Exercise data START

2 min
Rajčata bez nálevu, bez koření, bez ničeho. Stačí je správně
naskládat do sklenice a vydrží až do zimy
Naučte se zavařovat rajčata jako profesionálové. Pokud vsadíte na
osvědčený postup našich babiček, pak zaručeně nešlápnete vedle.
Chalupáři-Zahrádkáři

Exercise data END
Exercise data START

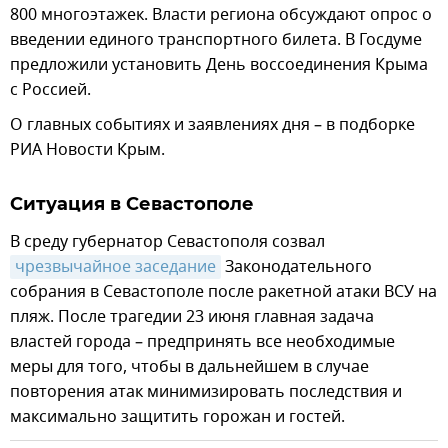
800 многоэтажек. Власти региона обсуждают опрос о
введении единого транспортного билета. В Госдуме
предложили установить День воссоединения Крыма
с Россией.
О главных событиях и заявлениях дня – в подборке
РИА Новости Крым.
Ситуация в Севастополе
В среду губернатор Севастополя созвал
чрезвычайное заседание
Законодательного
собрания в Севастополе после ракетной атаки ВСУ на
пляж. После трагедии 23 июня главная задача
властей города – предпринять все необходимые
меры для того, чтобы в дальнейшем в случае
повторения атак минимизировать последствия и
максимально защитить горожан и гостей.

Exercise data END
Exercise data START

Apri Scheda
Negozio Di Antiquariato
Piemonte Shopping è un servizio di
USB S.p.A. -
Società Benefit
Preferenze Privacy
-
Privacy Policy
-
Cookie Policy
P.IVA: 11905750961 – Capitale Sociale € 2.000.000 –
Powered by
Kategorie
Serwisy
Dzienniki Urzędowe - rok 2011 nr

Exercise data END

| Task instructions |
The answer is the run of lines above from the line containing "800 многоэтажек. Власти" through the line containing "максимально защитить горожан и гостей.", copied exactly and alone.

| Completed task |
800 многоэтажек. Власти региона обсуждают опрос о
введении единого транспортного билета. В Госдуме
предложили установить День воссоединения Крыма
с Россией.
О главных событиях и заявлениях дня – в подборке
РИА Новости Крым.
Ситуация в Севастополе
В среду губернатор Севастополя созвал
чрезвычайное заседание
Законодательного
собрания в Севастополе после ракетной атаки ВСУ на
пляж. После трагедии 23 июня главная задача
властей города – предпринять все необходимые
меры для того, чтобы в дальнейшем в случае
повторения атак минимизировать последствия и
максимально защитить горожан и гостей.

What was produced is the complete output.